Hotels are also making changes to make their guests' stay a more sustainable and memorable experience. Some are changing the very definition of luxury - for instance, the Sleeping Around hotel in Antwerp is essentially 20-feet containers transformed into luxury rooms; their location is shifted frequently. Travellers enjoy the surprise, all the while lowering their carbon footprint. The Eco-Resort Pedras Salgadas in Portugal is designed to have minimal impact on the environment. The cabins have been built in varying sizes to fit between the gaps of the trees dotting the landscape.
The Postcard Hotels, ex-Oberoi Chairman Kapil Chopra's brainchild, understands the needs of conscious leisure seekers. "Each hotel offers a unique experiences that is true to its surroundings, giving guests a sense of the neighbourhood and destination in a way never seen before," says Chopra. The hotel has no fixed breakfast timings, and no check-in or check-out timings.

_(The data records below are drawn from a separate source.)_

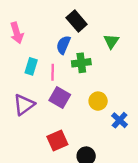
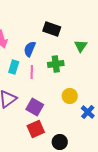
black rectangle: (77, 21) -> (52, 29), turned -30
blue semicircle: (63, 45) -> (30, 49), moved
purple square: (60, 97) -> (35, 107), moved

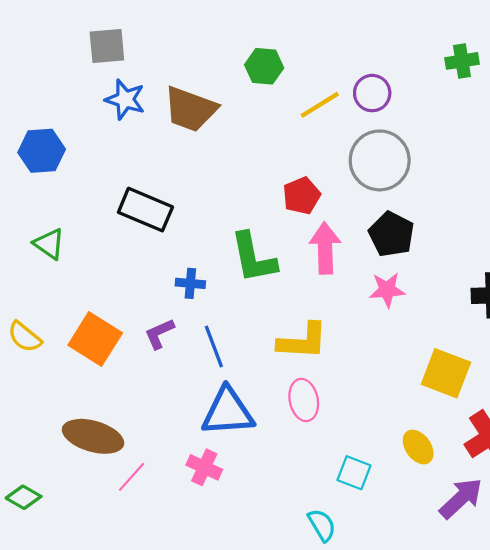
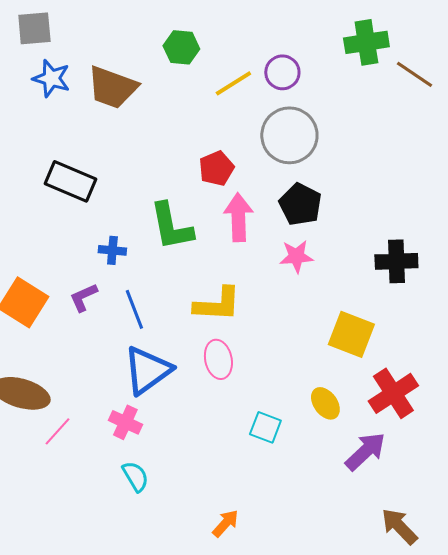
green cross: (462, 61) -> (366, 42), size x1.4
blue triangle: (228, 412) -> (147, 370), turned -32
cyan semicircle: (322, 525) -> (135, 476), moved

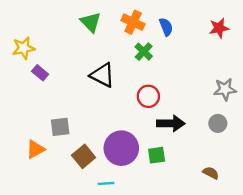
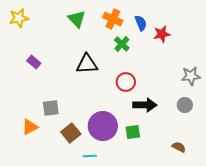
red star: (219, 28) -> (162, 34), moved
yellow star: (24, 48) -> (19, 18), moved
black triangle: (102, 75) -> (87, 64), turned -30

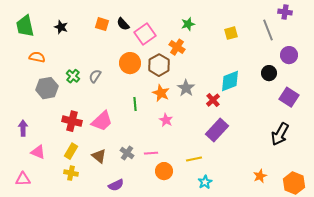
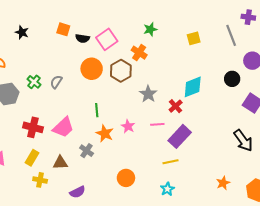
black semicircle: (123, 24) -> (83, 38), moved, turned -40
orange star: (161, 93) -> (105, 133), moved
black arrow: (280, 134) -> (243, 141), turned -65
gray cross: (127, 153) -> (87, 151), moved
pink line: (151, 153) -> (157, 124), moved
brown triangle: (99, 156) -> (60, 163), turned -42
yellow line: (194, 159) -> (170, 162), moved
yellow cross: (71, 173) -> (40, 180), moved

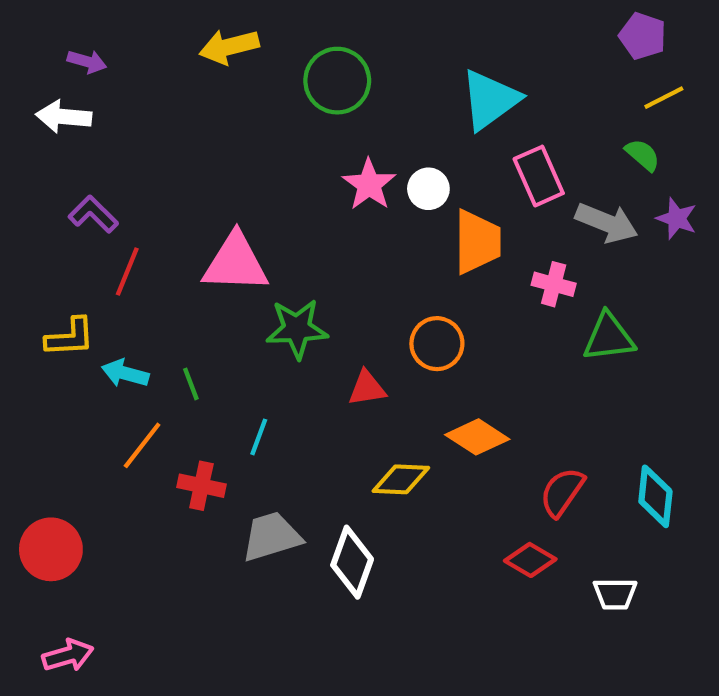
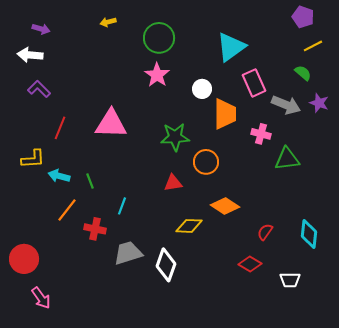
yellow arrow: (229, 47) -> (108, 22), size x0.6
pink star: (369, 185) -> (157, 75), moved
purple L-shape: (93, 214) -> (39, 89), moved
green star: (297, 329) -> (175, 137), moved
red semicircle: (562, 492) -> (265, 232), size x0.7
pink arrow: (68, 655) -> (41, 298), moved, turned 70

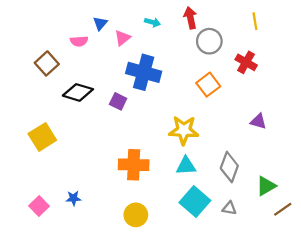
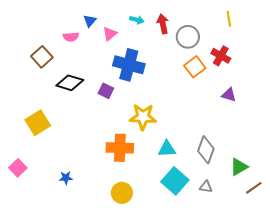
red arrow: (190, 18) -> (163, 24), moved
orange square: (208, 85) -> (195, 67), moved
purple triangle: (258, 121) -> (229, 95), moved
yellow star: (184, 130) -> (143, 117), moved
pink square: (39, 206) -> (18, 168), moved

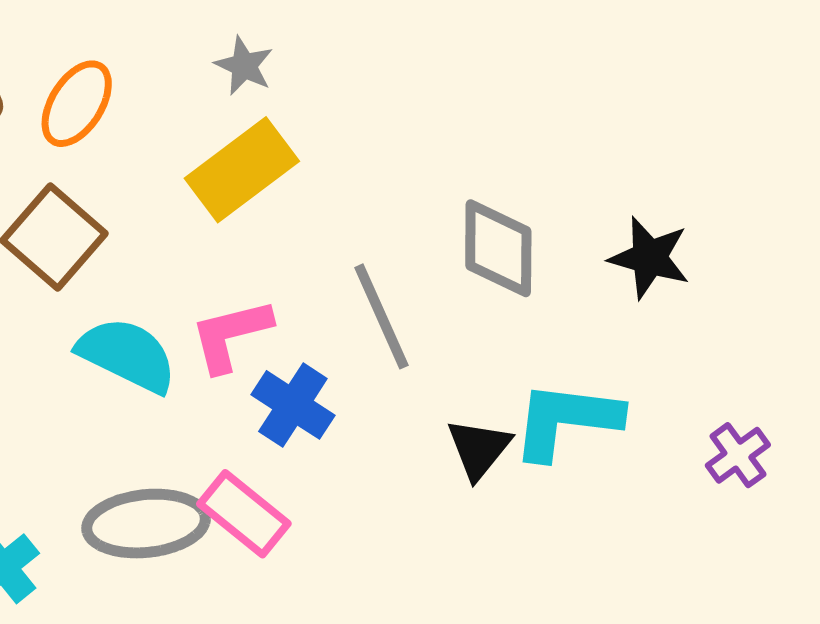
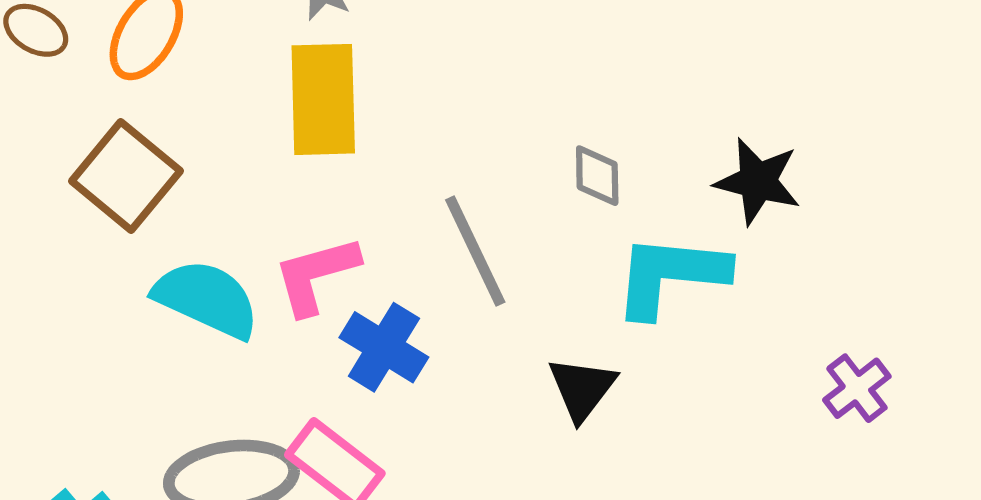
yellow rectangle: (242, 170) -> (323, 99), turned -53
gray diamond: (498, 248) -> (597, 176), size x0.6
cyan L-shape: (566, 420) -> (670, 275), moved

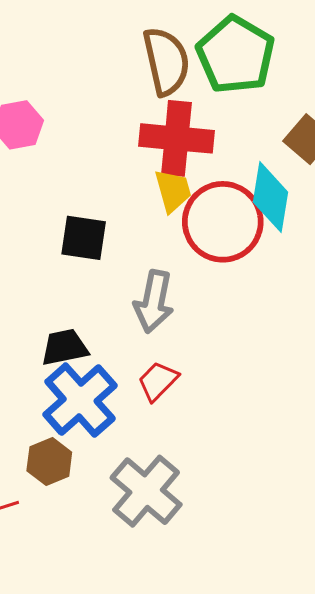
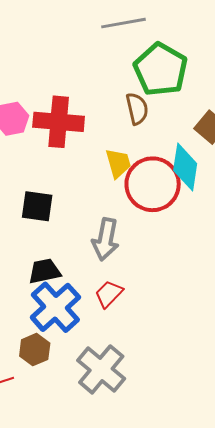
brown semicircle: (166, 61) -> (137, 109), moved, size x0.7
red cross: (176, 138) -> (59, 122), moved
black square: (84, 238) -> (37, 206), moved

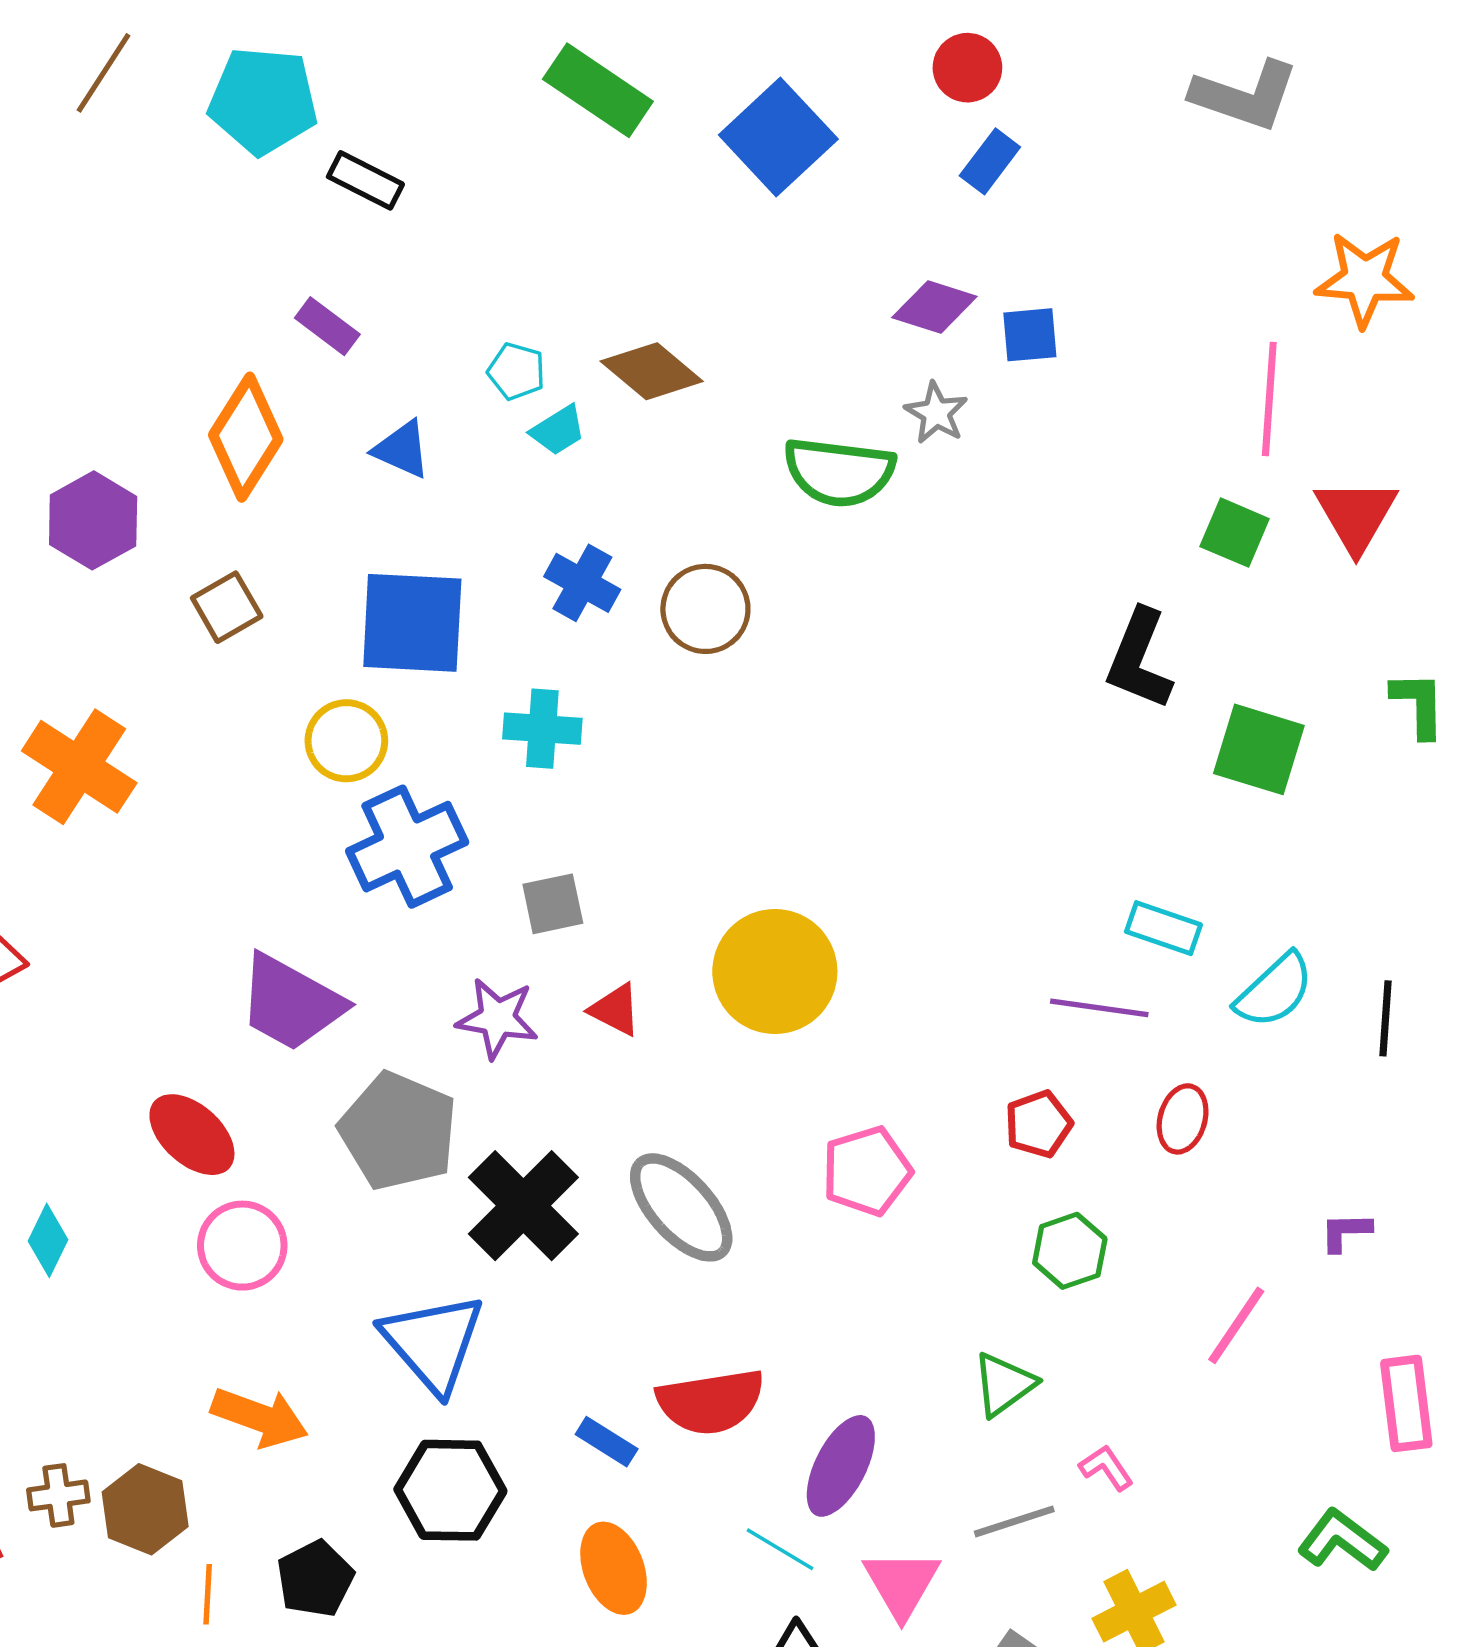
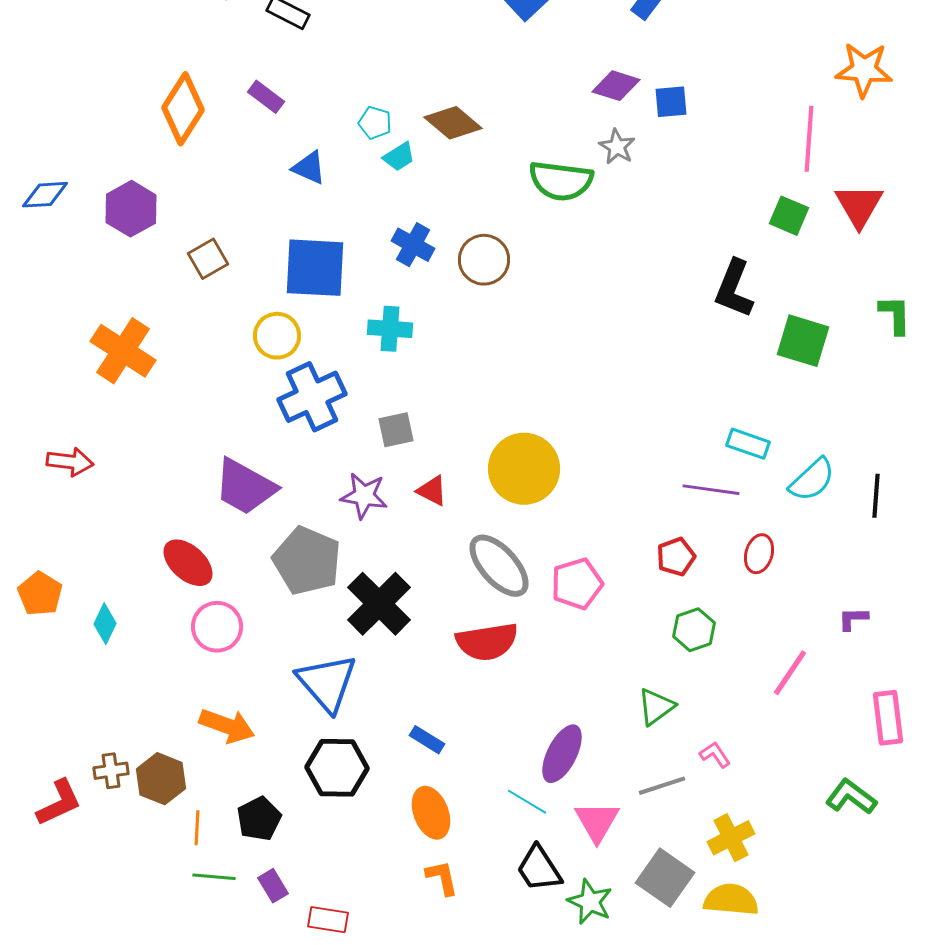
orange diamond: (246, 437) -> (183, 109), moved
gray ellipse: (681, 1207) -> (499, 566), moved
red semicircle: (711, 1402) -> (487, 642), moved

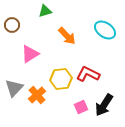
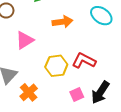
orange arrow: (67, 36) -> (62, 22), turned -54
orange cross: (37, 95) -> (29, 92), moved

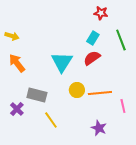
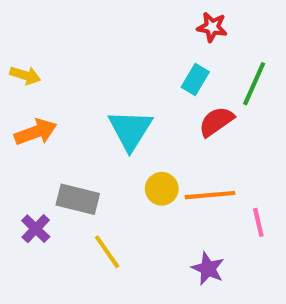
green line: (121, 40) -> (254, 84), turned 45
red semicircle: (92, 58) -> (216, 122), moved
orange arrow: (17, 63) -> (36, 132), turned 108

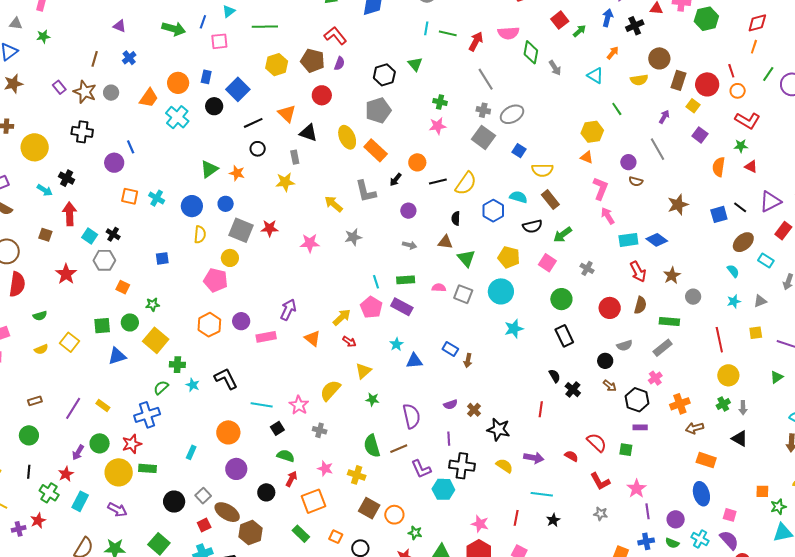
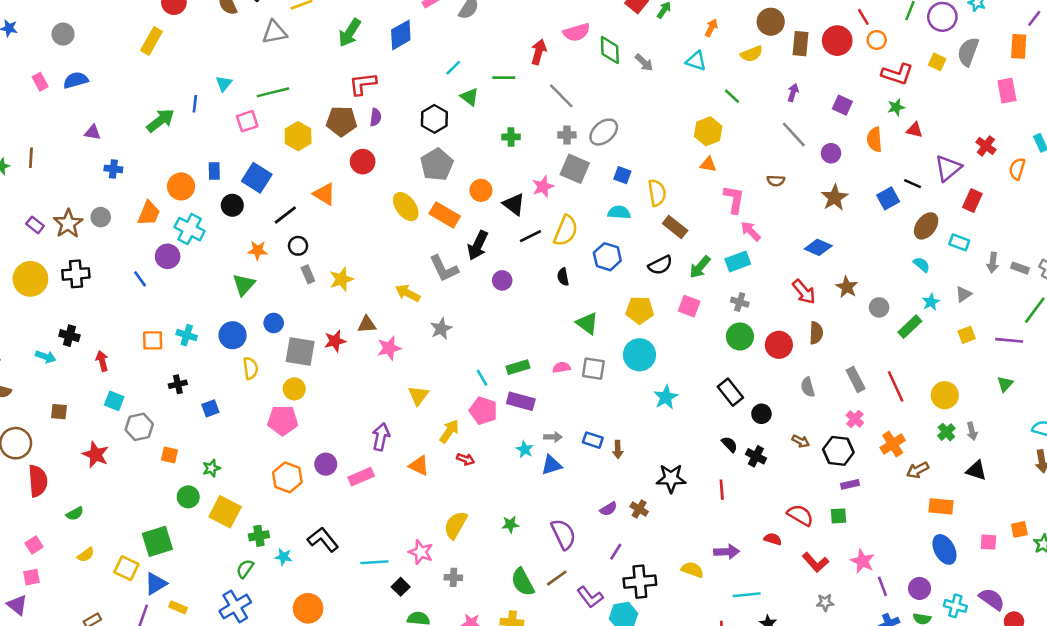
cyan line: (426, 28) -> (453, 68), moved, turned 48
green arrow: (174, 29) -> (160, 121), turned -40
green line: (448, 33) -> (504, 78), moved
red L-shape: (335, 36) -> (363, 84), turned -45
pink square: (219, 41) -> (247, 121), moved
blue cross: (129, 58) -> (113, 169), turned -32
brown line: (95, 59) -> (31, 158), moved
brown star: (85, 92) -> (68, 224), turned 30
yellow square: (693, 106) -> (937, 62), moved
pink star: (438, 126) -> (543, 187), moved
black triangle: (308, 133) -> (514, 204), moved, turned 30
yellow circle: (35, 147) -> (30, 279), moved
gray rectangle: (295, 157) -> (308, 274), moved
orange circle: (417, 162) -> (481, 190), moved
purple circle: (628, 162) -> (831, 153), moved
purple circle: (114, 163) -> (168, 256), moved
yellow semicircle: (542, 170) -> (657, 193), turned -85
orange star: (237, 173) -> (258, 250), moved
black arrow: (396, 180) -> (478, 245), size x1.6
cyan semicircle: (518, 197) -> (619, 212), moved
red arrow: (70, 214) -> (102, 361), moved, size x0.7
black cross: (113, 234) -> (178, 384), moved, turned -32
cyan rectangle: (628, 240) -> (738, 261), moved
brown triangle: (445, 242) -> (367, 324), moved
gray arrow: (410, 245) -> (553, 437), moved
green circle: (561, 299) -> (740, 336), moved
green rectangle: (669, 322) -> (910, 327), moved, turned -36
green square: (102, 326) -> (157, 541), moved, size x1.4
red line: (719, 340) -> (896, 386), moved
yellow square: (69, 342) -> (126, 568), moved
gray semicircle: (625, 345) -> (808, 387), turned 105
gray rectangle: (663, 348) -> (856, 379), turned -66
blue triangle: (117, 356) -> (156, 584), moved
black circle: (605, 361) -> (761, 414), moved
yellow triangle: (363, 371) -> (418, 395), moved
black star: (498, 430) -> (671, 478), moved
orange circle: (228, 432) -> (308, 608), moved
purple line: (449, 439) -> (616, 552), turned 48
pink square: (730, 515) -> (988, 542), moved

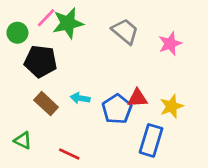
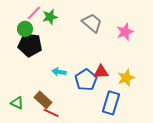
green star: (68, 23) -> (50, 17), size x0.7
green circle: (17, 33) -> (25, 29), moved
brown rectangle: (46, 104) -> (43, 100), moved

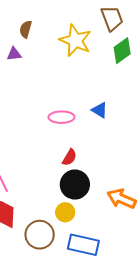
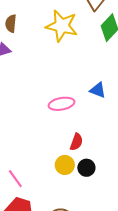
black circle: (75, 185) -> (86, 168), size x0.6
yellow circle: (65, 212) -> (65, 165), moved

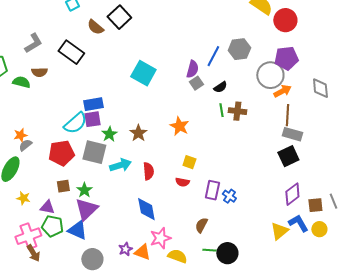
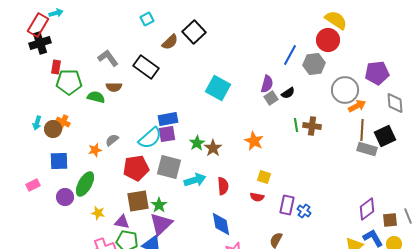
red circle: (285, 20) -> (328, 40), moved
brown semicircle: (95, 27) -> (170, 42), turned -84
gray L-shape: (33, 43) -> (108, 58), turned -95
blue line: (213, 56) -> (290, 55), moved
purple pentagon: (286, 58) -> (377, 73), moved
black semicircle: (220, 87) -> (288, 93), moved
green star: (109, 134) -> (197, 143), moved
gray semicircle: (25, 145) -> (112, 140), moved
black square: (288, 156) -> (385, 136), moved
brown square: (63, 186) -> (138, 201), size x1.6

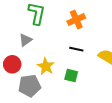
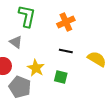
gray triangle: (25, 40) -> (16, 42), turned -48
gray pentagon: (29, 86) -> (20, 87), turned 30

The traveller - looking for 'un-Google-able' options, seeking out experiences that enrich him and the community and aid personal growth - is also taking steps to ensure a more wholesome experience. "I see a lot of guests carrying reusable water bottles and cutting down on internal flights. The conscious traveller is not intent on saving time or hurriedly reaching from destination A to B. They want to take local transport, talk to co-passengers and learn more on the journey. Holiday makers are also increasingly carrying their own toiletries in an attempt to cut on consumption of single use plastic in hotels," says Deepak Arora, CEO, India, Leading Hotels of the World. "These are people who will check into a luxury hotel but walk out and hop on to the nearest public transport," he says.
"Conscious luxury does not mean over 20 rooms stacked haphazardly, uninspiring views, thoughtless amenities like pool in a place with water scarcity and indifferent owners," says Shoba Mohan, the founder of Rare India. "Boutique has to work in tandem with nature, with local culture, and be sustainable. This is what the educated Indian traveller is looking for. He has picked trash out of the ocean while snorkelling in Bali and hiked four miles to a luxury cottage in the middle of the Amazonian forest. Why would he settle for any less?," asks Mohan.